Bolt - the world-record holder in the two individual events - and joint world-record holder with his relay teammates - confirmed his status as greatest ever sprinter after defending the three gold medals he won at the 2008 Beijing Games.
Yet even as Bolt enjoys the international acclaim, the little-known Hong Kong sprinter So Wah-wai - the city's most successful Paralympic athlete - has achieved equally remarkable feats.
So, 31, a graduate of the HKRC Princess Alexandra School is about to compete in his fifth Paralympic Games in London. He already has 11 medals. Just like Bolt, six of them are gold.
"It's nothing special, it's just a competition," he says modestly.
So suffers from cerebral palsy, which affects his co-ordination, and was born with jaundice, which left his hearing and balance impaired.
However, he has never let his disabilities get the better of him.
"My everyday life hasn't been affected much, but I can't do things like cutting my nails," he says.
So's rise to prominence - as has been the case with many of his fellow Paralympic teammates - came after being in the right place at the right time.
In 1994 he was spotted by teacher and part-time coach Poon Kiu-liu while he was competing in an inter-school competition. Poon immediately took So under his wing.
Two years later, when he was only 15, So won gold medals in the 4x100m relay event in the T34-37 classification - an event for athletes suffering from cerebral palsy - at the 1996 Atlanta Paralympic Games.
So has gone on to greater success ever since - and credits Poon for his track triumphs.
"He is my greatest inspiration," says So. "He's a friend, he teaches me and spends a lot of his spare time dedicated to my training."
The Paralympics started as a small gathering for second world war veterans in London. And now, many decades later, the Games are about to return to London.
Up to 4,200 competitors from 150 nations will compete in various events in 20 sports during the competition starting on August 29.
The participants come from all walks of life - and with a range of disabilities; what unites them is their love of sports.
While Paralympic athletes may not be as famous as their able-bodied counterparts, they are all equally dedicated to their respective sports.
Sixteen years after Atlanta, So is still enjoying competing.
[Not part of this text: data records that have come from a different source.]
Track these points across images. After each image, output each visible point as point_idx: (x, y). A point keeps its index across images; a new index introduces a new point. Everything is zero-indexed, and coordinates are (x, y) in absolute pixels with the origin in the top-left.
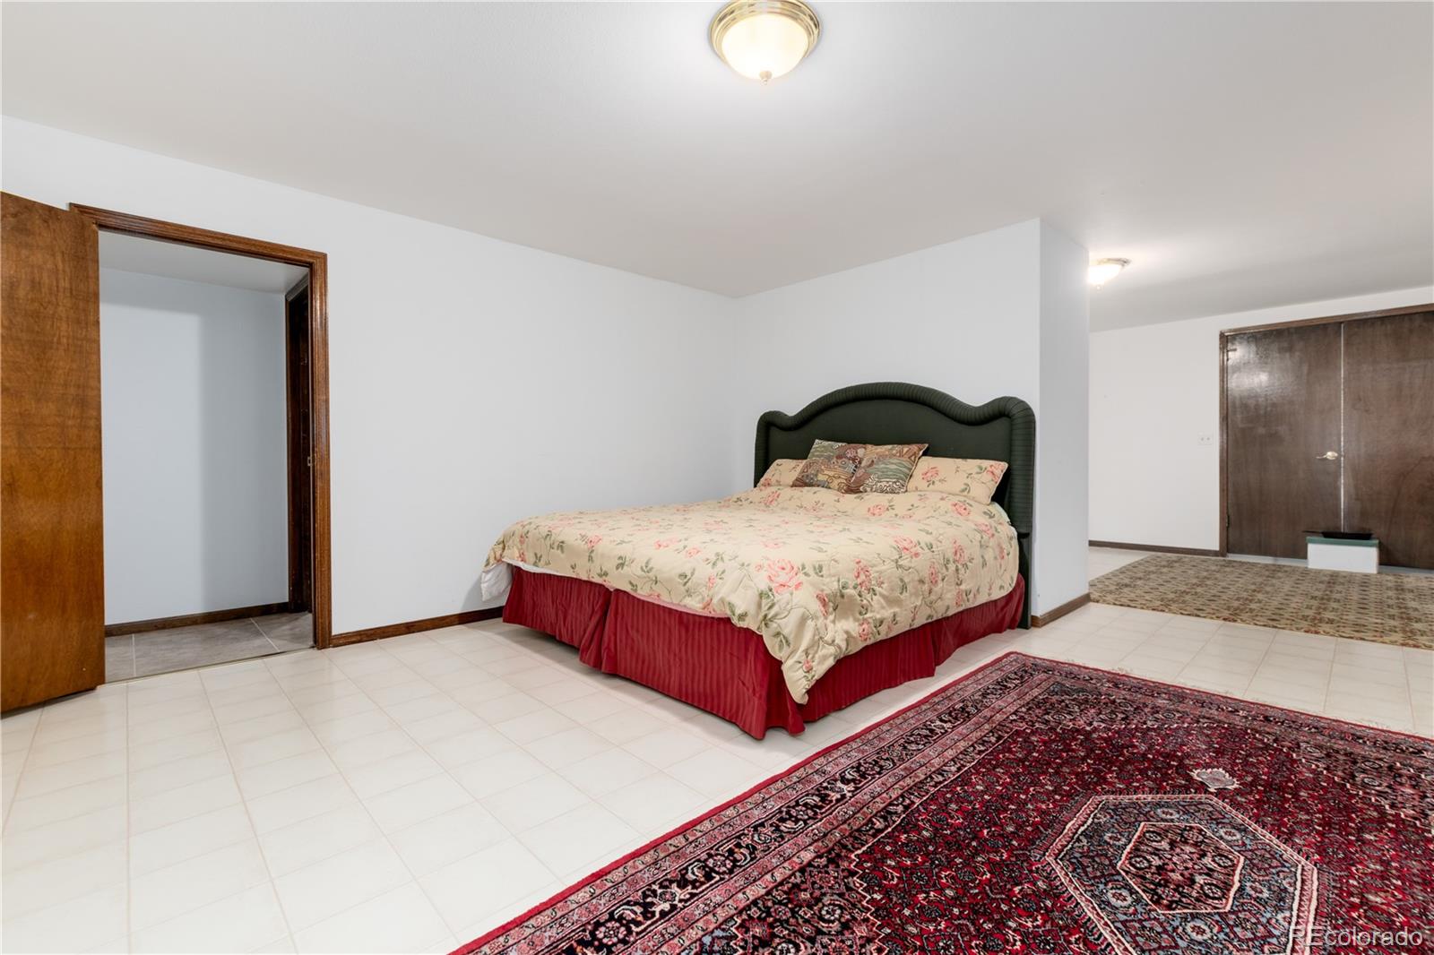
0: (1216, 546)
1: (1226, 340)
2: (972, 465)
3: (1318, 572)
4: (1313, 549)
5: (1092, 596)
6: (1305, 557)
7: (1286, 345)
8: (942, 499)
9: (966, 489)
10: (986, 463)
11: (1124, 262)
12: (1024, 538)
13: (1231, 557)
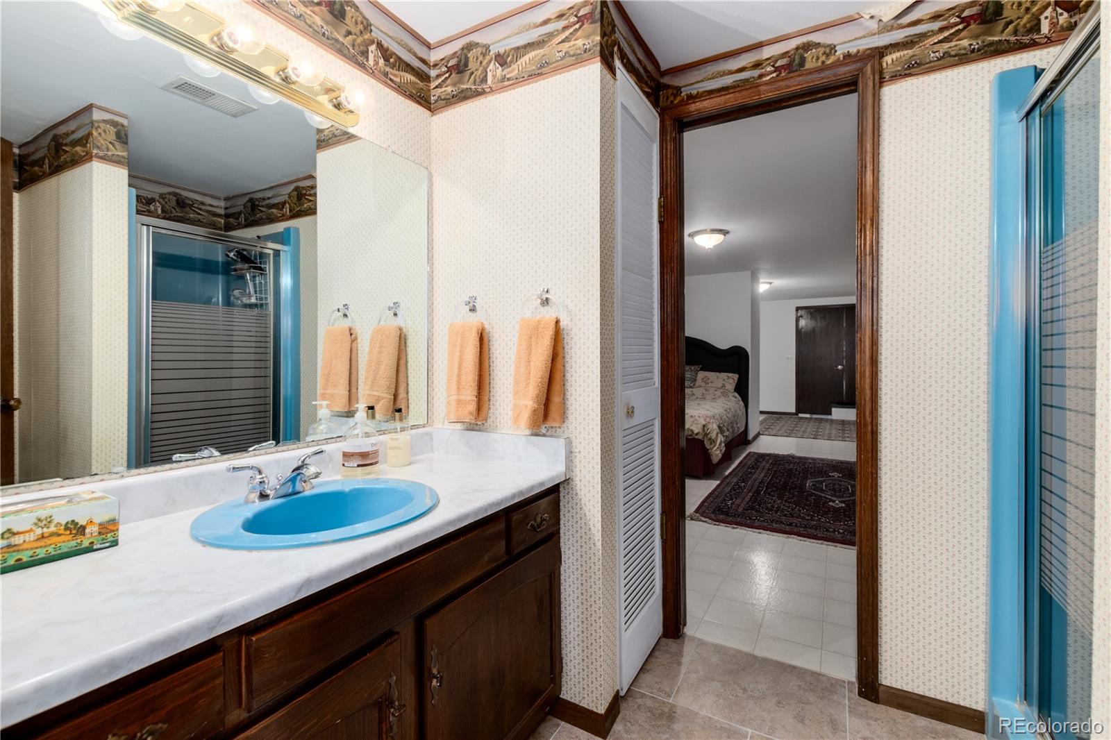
0: (794, 411)
1: (798, 309)
2: (724, 375)
3: (837, 420)
4: (834, 410)
5: (761, 433)
6: (830, 414)
7: (822, 316)
8: (716, 390)
9: (724, 386)
10: (730, 375)
11: (771, 283)
12: (746, 406)
13: (800, 415)
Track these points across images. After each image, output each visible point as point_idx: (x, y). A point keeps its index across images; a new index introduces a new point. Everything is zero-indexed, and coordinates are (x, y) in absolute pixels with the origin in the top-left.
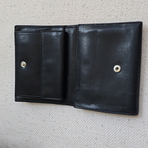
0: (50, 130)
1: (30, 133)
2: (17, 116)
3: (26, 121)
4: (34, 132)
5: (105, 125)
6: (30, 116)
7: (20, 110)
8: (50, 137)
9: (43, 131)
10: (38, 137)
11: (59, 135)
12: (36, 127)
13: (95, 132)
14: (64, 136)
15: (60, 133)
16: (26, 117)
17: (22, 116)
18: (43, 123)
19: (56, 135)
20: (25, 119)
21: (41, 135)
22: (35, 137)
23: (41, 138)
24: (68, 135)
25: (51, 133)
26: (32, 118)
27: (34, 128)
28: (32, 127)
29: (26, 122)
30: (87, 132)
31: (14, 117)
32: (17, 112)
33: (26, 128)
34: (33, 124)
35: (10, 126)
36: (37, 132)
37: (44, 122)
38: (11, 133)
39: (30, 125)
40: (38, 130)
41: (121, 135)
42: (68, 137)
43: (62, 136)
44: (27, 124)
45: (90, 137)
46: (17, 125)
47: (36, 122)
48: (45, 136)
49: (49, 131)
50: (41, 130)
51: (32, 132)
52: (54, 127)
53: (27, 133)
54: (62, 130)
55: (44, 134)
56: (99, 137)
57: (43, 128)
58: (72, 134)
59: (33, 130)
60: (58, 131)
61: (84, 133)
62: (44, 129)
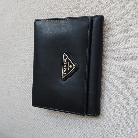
0: (53, 126)
1: (34, 130)
2: (20, 111)
3: (29, 116)
4: (38, 129)
5: (114, 120)
6: (32, 111)
7: (23, 104)
8: (53, 135)
9: (46, 128)
10: (41, 134)
11: (63, 132)
12: (39, 123)
13: (102, 129)
14: (68, 133)
15: (63, 130)
16: (29, 111)
17: (24, 111)
18: (46, 119)
19: (60, 132)
20: (27, 115)
21: (45, 132)
22: (39, 135)
23: (44, 136)
24: (72, 132)
25: (54, 130)
26: (35, 113)
27: (37, 124)
28: (35, 123)
29: (29, 118)
30: (93, 129)
31: (17, 112)
32: (20, 106)
33: (29, 124)
34: (36, 120)
35: (14, 122)
36: (40, 129)
37: (47, 117)
38: (15, 129)
39: (33, 121)
40: (41, 126)
41: (133, 133)
42: (72, 134)
43: (66, 133)
44: (30, 120)
45: (97, 135)
46: (21, 120)
47: (39, 117)
48: (49, 134)
49: (53, 128)
50: (44, 126)
51: (35, 129)
52: (58, 123)
53: (30, 130)
54: (66, 127)
55: (47, 131)
56: (107, 136)
57: (46, 124)
58: (76, 131)
59: (36, 126)
60: (61, 128)
61: (89, 130)
62: (47, 126)
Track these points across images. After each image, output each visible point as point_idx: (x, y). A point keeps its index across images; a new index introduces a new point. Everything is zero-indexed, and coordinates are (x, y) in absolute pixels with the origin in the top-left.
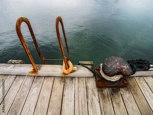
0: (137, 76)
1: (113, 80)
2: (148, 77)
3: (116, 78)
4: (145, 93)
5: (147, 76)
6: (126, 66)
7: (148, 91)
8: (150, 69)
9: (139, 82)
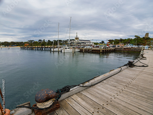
0: (66, 98)
1: (48, 106)
2: (74, 96)
3: (49, 104)
4: (72, 105)
5: (72, 95)
6: (51, 91)
7: (74, 103)
8: (70, 90)
9: (68, 101)
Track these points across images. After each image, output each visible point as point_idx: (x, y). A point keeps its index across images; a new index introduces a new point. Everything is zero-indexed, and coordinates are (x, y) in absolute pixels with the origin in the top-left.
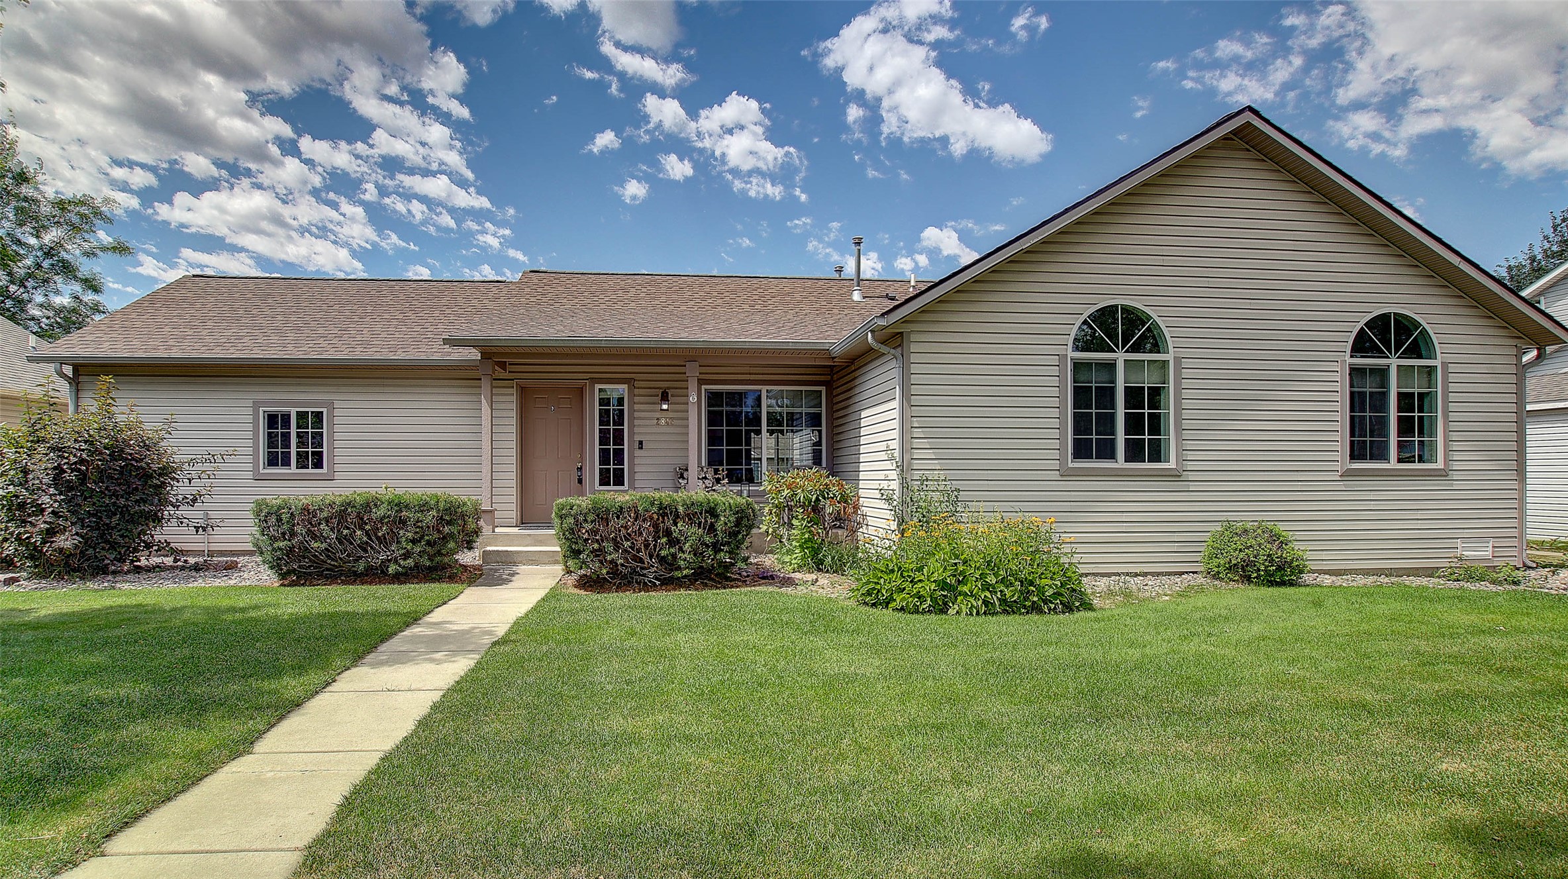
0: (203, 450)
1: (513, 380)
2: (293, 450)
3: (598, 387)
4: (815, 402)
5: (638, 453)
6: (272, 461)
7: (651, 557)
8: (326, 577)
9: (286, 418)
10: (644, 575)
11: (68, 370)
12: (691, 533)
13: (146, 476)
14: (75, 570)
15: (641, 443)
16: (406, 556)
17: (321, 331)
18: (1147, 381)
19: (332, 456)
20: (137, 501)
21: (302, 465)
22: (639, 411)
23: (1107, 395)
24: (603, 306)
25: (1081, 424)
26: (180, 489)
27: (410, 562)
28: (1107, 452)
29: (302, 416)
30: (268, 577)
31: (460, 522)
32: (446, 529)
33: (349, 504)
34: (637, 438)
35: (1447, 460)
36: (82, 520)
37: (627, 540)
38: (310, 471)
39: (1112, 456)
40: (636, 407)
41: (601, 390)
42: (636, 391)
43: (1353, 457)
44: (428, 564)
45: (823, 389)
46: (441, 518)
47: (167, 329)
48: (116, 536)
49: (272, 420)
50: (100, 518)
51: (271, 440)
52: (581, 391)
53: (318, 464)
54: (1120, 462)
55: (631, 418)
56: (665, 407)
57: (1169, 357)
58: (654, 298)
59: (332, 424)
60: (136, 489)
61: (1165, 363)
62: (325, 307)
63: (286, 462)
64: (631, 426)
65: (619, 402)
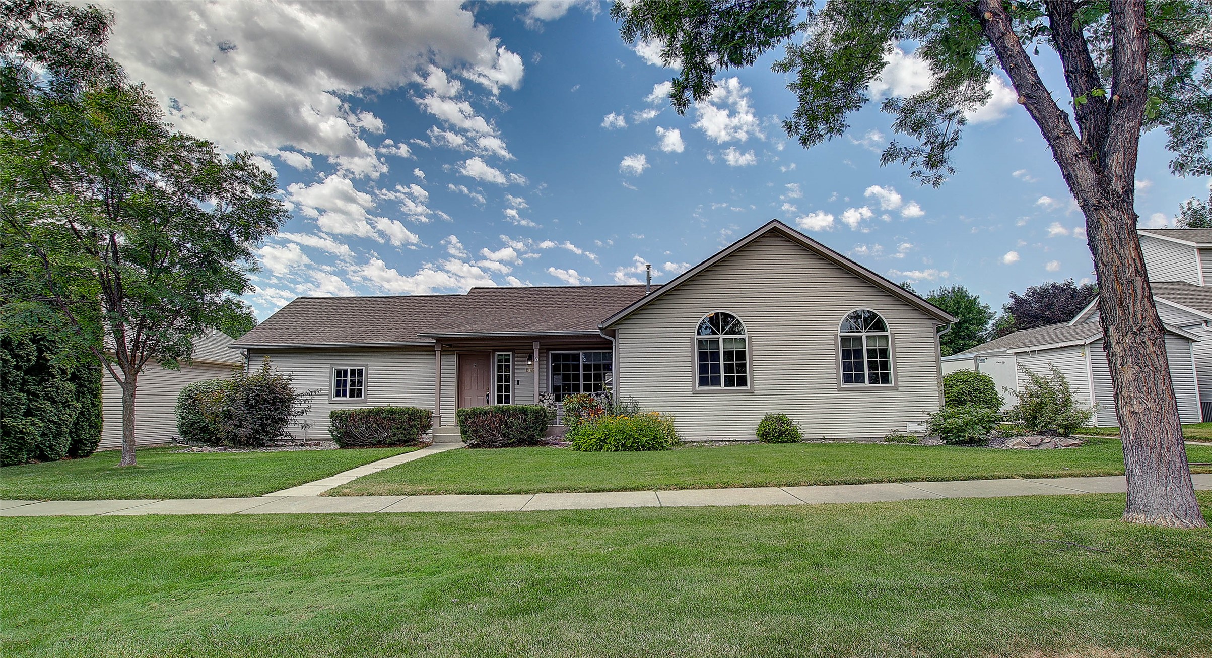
0: (306, 389)
1: (455, 351)
2: (348, 388)
3: (497, 353)
5: (517, 386)
6: (338, 394)
7: (499, 433)
8: (360, 446)
9: (345, 372)
10: (496, 442)
11: (246, 352)
12: (517, 422)
13: (282, 401)
14: (251, 445)
15: (518, 381)
16: (394, 435)
17: (364, 328)
18: (735, 348)
19: (366, 391)
20: (279, 413)
21: (352, 395)
22: (517, 365)
23: (715, 356)
24: (508, 309)
25: (703, 369)
26: (296, 407)
27: (396, 438)
28: (716, 382)
29: (353, 372)
30: (335, 446)
31: (419, 420)
32: (412, 423)
33: (371, 412)
34: (516, 379)
35: (896, 381)
36: (255, 421)
37: (488, 426)
38: (356, 398)
39: (718, 384)
40: (516, 363)
41: (498, 355)
42: (516, 355)
43: (846, 381)
44: (404, 439)
46: (410, 418)
47: (291, 329)
48: (269, 429)
49: (339, 373)
50: (263, 421)
51: (338, 384)
52: (488, 356)
53: (360, 395)
54: (723, 387)
55: (514, 369)
56: (530, 363)
57: (745, 336)
58: (536, 303)
59: (367, 375)
60: (279, 408)
61: (744, 339)
62: (366, 314)
63: (344, 395)
64: (514, 373)
65: (508, 361)
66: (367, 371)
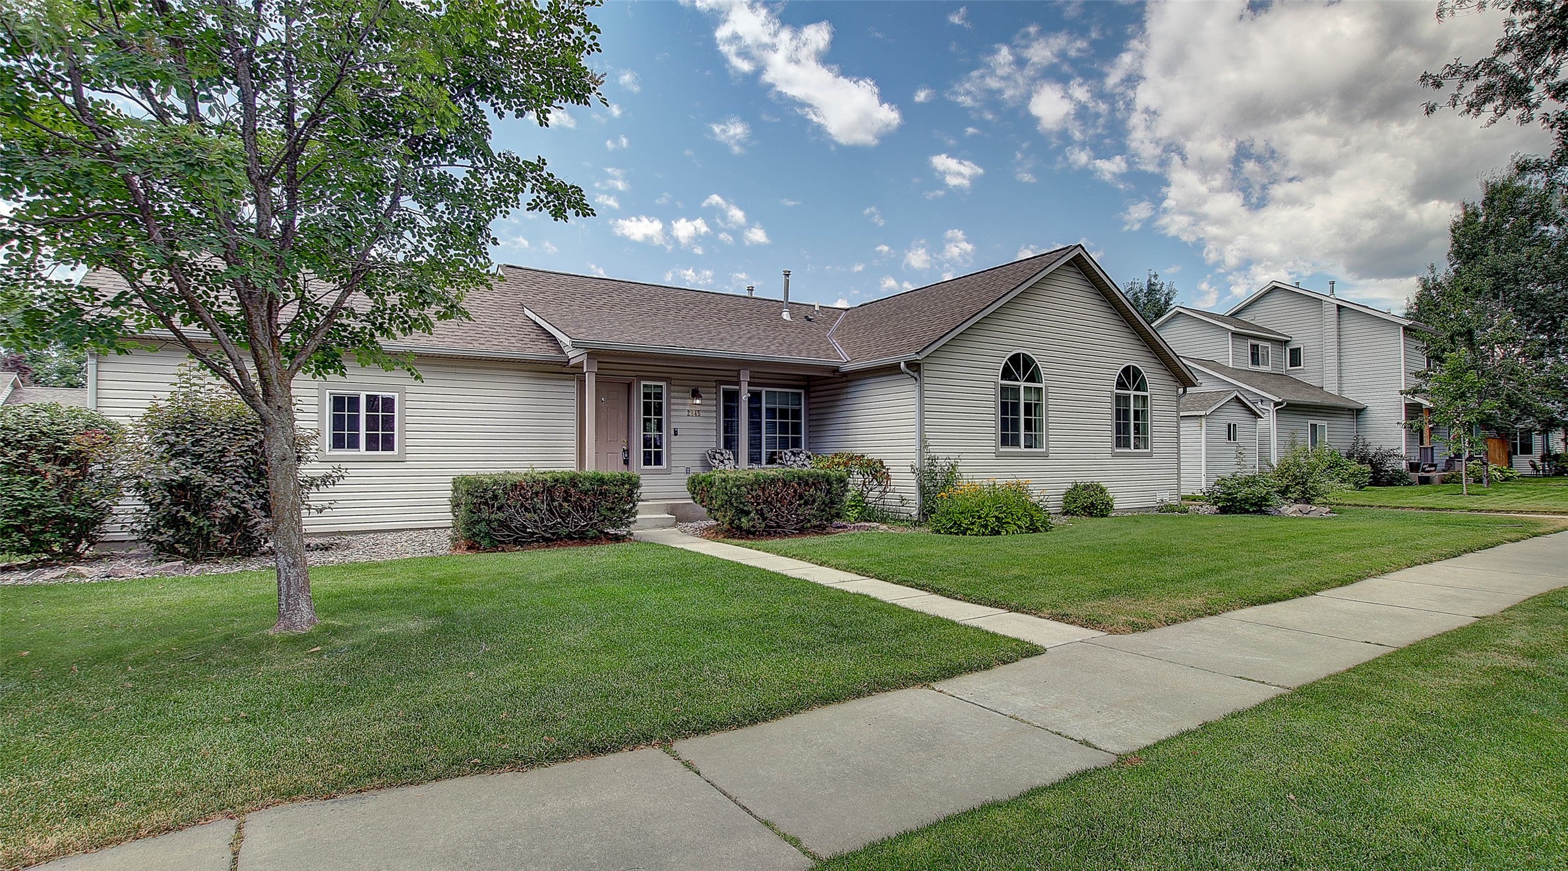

He has been following a rigorous training schedule in the build-up to the London Games.
During weekdays he must train hard and also keeps regular appointments with his physiotherapist.
"In 2010, I injured my knee so I'm taking part in a recovery programme to prevent any further sports-related injuries," he says.
"I am quite nervous about taking part in London, even though this will be my fifth time at the Paralympics. But consulting my sports psychologist helps me to relax."
So is favourite to retain the 200m T36 title, which he won in Beijing - but he remains cautious.
"I have not set a goal for the London Games," he says modestly. "I will try to do my best."
Just being at the Games is a victory for athletes with disabilities.
So and his success have proved an inspiration - to both disabled and able-bodied athletes.
He has always chosen to be the best he can be - despite his disabilities - and also fought to exceed expectations and overcome obstacles in his own way.
His accomplishments are an example of the drive and determination that exist within the human spirit. "Just set out," So says to people hoping to follow in his fast footsteps. "You don't know the result if you don't take that first step."